START EXCERPT TO READ

How has the group helped you as an individual—both personally and professionally?
Who haven’t I met through the group? Professionally, I deal with a lot of people outside the group, but I definitely have clients and editors inside the group. It’s been great to meet them this way. Personally, I’m a very different woman than when I started. When I was added to the group, I kind of knew what feminism was—sort of. Now I know what I believe, and I know how to respectfully talk to other women about what they believe and have discussions about it that I know will open my mind to other, better ideas. I know that it’s better to be supportive than competitive with other women based on gender. I know that it’s really important to listen and not just assume I’m right because I’m me. I made all my best girlfriends through the group. It’s become the center of my life.
How do you think the group is crucially affecting and influencing Brooklyn culture?
Honestly, I just wanna quote Kathleen Hanna and scream, “Girls to the front!” really, really loudly. I think to have several thousand women in a city who are all on the same page, who know each other’s secrets and respect and trust each other, is pretty awesome—and then to go on and say that they’re all there not just for each other superficially, but to really support one another, and to help each other grow and become better people together, is pretty profound. There’s a “cult” of three thousand women in the streets who have each others backs and who just want to see each other, and other women, do WELL. Like, be wildly successful and change the world. As a woman, knowing that I’m walking down the street with this happening around me in secret is pretty exciting.
What do you think the future holds for the group?
More parties. Cat memes. Beyonce memes. Good hair. I’d like a fun hat. We’re at a place where we just had a lot of growth happen fast, so we’re not adding anyone new, and I can’t tell you too much, but I promise you, you see us every day in the streets. We’re everywhere.

END EXCERPT TO READ
START DATA LISTING

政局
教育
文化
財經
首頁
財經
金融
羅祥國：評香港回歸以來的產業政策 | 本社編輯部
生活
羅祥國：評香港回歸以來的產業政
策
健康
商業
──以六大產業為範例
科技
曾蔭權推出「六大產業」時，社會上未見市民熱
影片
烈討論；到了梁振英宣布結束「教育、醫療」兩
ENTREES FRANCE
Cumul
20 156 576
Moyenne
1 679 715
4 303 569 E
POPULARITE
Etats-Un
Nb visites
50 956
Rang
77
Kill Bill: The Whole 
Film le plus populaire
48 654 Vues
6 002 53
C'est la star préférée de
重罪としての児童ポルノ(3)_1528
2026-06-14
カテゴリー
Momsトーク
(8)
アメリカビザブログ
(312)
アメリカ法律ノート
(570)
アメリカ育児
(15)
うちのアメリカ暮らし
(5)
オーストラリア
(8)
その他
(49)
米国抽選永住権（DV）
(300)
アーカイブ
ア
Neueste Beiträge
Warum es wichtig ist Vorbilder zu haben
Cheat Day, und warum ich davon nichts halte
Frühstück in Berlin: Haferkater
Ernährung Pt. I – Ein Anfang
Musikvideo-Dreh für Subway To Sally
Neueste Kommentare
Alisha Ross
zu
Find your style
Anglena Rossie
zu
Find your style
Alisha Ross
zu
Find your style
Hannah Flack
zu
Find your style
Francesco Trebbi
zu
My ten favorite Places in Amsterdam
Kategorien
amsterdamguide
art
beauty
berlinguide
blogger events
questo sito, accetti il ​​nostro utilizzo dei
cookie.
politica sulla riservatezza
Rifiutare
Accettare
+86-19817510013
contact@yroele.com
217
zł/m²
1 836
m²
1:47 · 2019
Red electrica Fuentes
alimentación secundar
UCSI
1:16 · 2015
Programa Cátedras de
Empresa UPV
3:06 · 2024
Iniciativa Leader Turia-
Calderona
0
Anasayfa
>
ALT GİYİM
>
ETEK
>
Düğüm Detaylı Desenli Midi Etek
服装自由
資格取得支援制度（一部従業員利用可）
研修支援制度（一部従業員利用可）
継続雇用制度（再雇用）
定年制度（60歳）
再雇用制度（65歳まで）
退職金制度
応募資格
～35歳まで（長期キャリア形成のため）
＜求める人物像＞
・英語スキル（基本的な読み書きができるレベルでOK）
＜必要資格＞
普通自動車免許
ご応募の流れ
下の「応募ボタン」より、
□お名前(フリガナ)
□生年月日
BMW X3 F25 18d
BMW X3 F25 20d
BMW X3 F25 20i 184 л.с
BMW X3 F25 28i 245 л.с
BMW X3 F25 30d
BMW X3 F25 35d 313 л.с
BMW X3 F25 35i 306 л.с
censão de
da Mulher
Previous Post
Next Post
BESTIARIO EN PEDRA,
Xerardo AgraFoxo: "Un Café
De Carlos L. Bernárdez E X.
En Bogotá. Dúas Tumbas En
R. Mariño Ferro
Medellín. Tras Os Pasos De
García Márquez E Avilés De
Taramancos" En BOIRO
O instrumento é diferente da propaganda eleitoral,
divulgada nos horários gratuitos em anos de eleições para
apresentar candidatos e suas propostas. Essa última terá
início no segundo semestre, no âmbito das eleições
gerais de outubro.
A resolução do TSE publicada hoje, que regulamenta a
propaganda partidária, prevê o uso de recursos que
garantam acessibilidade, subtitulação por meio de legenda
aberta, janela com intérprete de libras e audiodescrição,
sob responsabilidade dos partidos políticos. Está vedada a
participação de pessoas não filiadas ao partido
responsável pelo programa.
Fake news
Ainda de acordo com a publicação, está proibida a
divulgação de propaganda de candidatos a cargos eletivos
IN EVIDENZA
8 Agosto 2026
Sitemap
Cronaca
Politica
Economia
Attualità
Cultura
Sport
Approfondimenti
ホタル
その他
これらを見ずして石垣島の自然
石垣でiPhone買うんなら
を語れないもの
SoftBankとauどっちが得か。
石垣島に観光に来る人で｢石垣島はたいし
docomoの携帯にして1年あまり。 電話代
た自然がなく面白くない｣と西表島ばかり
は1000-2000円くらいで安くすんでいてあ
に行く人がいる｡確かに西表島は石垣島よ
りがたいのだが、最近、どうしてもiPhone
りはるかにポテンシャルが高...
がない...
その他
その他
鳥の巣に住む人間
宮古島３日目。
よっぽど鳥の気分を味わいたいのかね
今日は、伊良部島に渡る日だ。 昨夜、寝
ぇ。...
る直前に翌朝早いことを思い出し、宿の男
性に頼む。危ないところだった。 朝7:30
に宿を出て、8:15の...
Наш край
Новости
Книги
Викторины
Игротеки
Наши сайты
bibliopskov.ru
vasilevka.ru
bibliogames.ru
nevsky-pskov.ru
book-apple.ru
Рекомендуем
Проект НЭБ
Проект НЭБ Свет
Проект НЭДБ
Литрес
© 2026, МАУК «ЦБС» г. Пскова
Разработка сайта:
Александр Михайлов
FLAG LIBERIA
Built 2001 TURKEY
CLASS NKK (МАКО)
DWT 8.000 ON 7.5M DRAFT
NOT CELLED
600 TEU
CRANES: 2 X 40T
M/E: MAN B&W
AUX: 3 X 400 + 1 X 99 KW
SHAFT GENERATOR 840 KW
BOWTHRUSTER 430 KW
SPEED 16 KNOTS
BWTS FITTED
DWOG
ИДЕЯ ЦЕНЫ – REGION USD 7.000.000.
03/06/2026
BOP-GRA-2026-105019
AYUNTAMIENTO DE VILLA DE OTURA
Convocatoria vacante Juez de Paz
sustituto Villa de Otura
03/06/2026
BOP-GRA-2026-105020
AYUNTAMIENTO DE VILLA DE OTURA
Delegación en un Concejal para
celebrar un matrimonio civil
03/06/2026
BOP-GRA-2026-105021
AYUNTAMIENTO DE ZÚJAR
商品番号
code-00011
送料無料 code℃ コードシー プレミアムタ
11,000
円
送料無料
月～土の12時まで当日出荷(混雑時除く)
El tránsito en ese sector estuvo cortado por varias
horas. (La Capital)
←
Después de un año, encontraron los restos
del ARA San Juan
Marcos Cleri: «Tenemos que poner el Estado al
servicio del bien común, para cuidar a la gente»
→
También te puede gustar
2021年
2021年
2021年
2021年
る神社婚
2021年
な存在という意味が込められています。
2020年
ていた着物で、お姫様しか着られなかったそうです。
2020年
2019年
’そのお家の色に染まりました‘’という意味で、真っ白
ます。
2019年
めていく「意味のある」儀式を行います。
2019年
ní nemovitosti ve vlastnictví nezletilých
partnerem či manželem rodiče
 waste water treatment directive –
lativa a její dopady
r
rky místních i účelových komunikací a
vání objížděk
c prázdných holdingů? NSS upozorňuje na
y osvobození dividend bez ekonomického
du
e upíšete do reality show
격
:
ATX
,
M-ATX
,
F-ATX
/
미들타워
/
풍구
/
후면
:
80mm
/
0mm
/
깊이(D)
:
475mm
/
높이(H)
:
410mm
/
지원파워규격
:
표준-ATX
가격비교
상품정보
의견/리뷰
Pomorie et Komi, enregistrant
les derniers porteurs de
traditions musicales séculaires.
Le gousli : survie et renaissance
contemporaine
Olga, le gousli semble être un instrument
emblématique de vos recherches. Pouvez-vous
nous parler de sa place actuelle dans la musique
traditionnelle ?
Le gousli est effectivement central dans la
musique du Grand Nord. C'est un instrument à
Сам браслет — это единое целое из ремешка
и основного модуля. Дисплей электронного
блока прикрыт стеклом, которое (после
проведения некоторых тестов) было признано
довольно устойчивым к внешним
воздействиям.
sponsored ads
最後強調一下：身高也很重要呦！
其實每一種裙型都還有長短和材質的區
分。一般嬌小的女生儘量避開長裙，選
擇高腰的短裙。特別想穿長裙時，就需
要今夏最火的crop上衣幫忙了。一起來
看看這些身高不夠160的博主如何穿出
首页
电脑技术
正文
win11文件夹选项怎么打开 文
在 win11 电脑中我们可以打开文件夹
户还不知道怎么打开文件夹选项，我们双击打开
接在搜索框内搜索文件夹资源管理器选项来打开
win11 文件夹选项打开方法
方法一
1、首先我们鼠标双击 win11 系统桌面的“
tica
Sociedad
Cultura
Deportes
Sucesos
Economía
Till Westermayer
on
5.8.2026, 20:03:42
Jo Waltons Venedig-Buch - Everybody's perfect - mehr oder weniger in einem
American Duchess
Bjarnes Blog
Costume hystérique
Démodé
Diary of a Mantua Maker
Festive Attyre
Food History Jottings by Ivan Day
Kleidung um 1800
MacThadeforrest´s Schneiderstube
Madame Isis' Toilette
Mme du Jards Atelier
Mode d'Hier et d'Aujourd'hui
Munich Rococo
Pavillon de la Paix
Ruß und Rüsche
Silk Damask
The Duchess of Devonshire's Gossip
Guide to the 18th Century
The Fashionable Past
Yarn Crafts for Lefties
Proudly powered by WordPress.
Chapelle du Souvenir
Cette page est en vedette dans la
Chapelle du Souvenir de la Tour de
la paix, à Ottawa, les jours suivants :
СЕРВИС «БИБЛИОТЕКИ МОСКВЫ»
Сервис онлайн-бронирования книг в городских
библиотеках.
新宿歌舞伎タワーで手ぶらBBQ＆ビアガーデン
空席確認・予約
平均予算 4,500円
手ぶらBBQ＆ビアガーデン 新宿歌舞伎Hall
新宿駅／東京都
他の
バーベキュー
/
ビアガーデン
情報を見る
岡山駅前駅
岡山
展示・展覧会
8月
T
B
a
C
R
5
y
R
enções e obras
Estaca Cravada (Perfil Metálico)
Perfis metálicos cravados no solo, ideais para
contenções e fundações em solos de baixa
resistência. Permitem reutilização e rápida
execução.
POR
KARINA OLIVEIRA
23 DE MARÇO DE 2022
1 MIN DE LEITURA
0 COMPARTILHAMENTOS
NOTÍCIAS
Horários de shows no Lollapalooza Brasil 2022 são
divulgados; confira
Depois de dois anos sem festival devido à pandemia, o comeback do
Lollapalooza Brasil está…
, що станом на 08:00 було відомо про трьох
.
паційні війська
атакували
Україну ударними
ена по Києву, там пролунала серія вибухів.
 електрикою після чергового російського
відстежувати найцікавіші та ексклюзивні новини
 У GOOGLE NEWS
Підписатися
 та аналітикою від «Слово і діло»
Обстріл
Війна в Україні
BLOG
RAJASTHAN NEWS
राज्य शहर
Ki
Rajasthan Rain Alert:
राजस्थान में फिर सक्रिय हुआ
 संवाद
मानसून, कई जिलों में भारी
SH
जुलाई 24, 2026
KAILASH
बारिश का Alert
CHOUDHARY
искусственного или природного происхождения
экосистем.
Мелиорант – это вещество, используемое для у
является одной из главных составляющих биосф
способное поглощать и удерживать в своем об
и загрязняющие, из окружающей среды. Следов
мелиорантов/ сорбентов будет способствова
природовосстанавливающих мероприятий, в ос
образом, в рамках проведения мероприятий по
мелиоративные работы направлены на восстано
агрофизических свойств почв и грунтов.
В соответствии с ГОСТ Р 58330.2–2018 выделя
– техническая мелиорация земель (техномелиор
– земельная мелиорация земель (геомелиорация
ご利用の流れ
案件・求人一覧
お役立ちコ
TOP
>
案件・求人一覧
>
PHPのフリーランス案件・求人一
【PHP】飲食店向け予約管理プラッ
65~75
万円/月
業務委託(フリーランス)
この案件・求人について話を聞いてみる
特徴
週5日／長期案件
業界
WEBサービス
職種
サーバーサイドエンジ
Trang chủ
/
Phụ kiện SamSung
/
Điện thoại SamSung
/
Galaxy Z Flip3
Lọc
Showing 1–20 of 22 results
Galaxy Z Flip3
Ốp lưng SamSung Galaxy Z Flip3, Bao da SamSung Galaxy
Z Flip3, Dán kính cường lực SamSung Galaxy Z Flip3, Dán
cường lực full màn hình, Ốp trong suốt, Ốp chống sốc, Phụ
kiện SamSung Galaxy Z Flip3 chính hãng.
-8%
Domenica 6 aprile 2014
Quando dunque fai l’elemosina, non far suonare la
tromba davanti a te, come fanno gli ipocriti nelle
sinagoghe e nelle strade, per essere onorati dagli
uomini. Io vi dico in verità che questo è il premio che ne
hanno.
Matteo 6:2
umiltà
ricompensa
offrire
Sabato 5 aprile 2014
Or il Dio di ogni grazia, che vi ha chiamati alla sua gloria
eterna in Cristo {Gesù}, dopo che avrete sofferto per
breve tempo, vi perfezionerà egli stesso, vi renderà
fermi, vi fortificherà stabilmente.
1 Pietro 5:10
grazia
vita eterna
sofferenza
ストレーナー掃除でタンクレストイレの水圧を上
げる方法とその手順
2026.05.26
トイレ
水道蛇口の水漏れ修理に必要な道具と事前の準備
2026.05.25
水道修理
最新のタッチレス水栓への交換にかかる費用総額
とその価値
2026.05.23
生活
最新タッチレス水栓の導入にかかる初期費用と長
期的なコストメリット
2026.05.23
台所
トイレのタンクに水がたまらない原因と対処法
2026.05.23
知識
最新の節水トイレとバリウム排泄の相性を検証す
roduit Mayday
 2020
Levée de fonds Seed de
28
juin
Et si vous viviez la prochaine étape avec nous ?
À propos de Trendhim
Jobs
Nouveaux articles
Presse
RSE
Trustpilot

END DATA LISTING

▶ [CHECK YOUR UNDERSTANDING]:
(A) In the interview, whom does the speaker want to quote while shouting “Girls to the front!”?
(B) Print the stretch of the interview from "Who haven’t I" through "influencing Brooklyn culture?".
(C) Translate this sentence from the interview into Spanish: “I made all my best girlfriends through the group.”

▶ [WRITTEN RESPONSES]:
(A) Kathleen Hanna.

(B)
Who haven’t I met through the group? Professionally, I deal with a lot of people outside the group, but I definitely have clients and editors inside the group. It’s been great to meet them this way. Personally, I’m a very different woman than when I started. When I was added to the group, I kind of knew what feminism was—sort of. Now I know what I believe, and I know how to respectfully talk to other women about what they believe and have discussions about it that I know will open my mind to other, better ideas. I know that it’s better to be supportive than competitive with other women based on gender. I know that it’s really important to listen and not just assume I’m right because I’m me. I made all my best girlfriends through the group. It’s become the center of my life.
How do you think the group is crucially affecting and influencing Brooklyn culture?

(C) Hice a todas mis mejores amigas a través del grupo.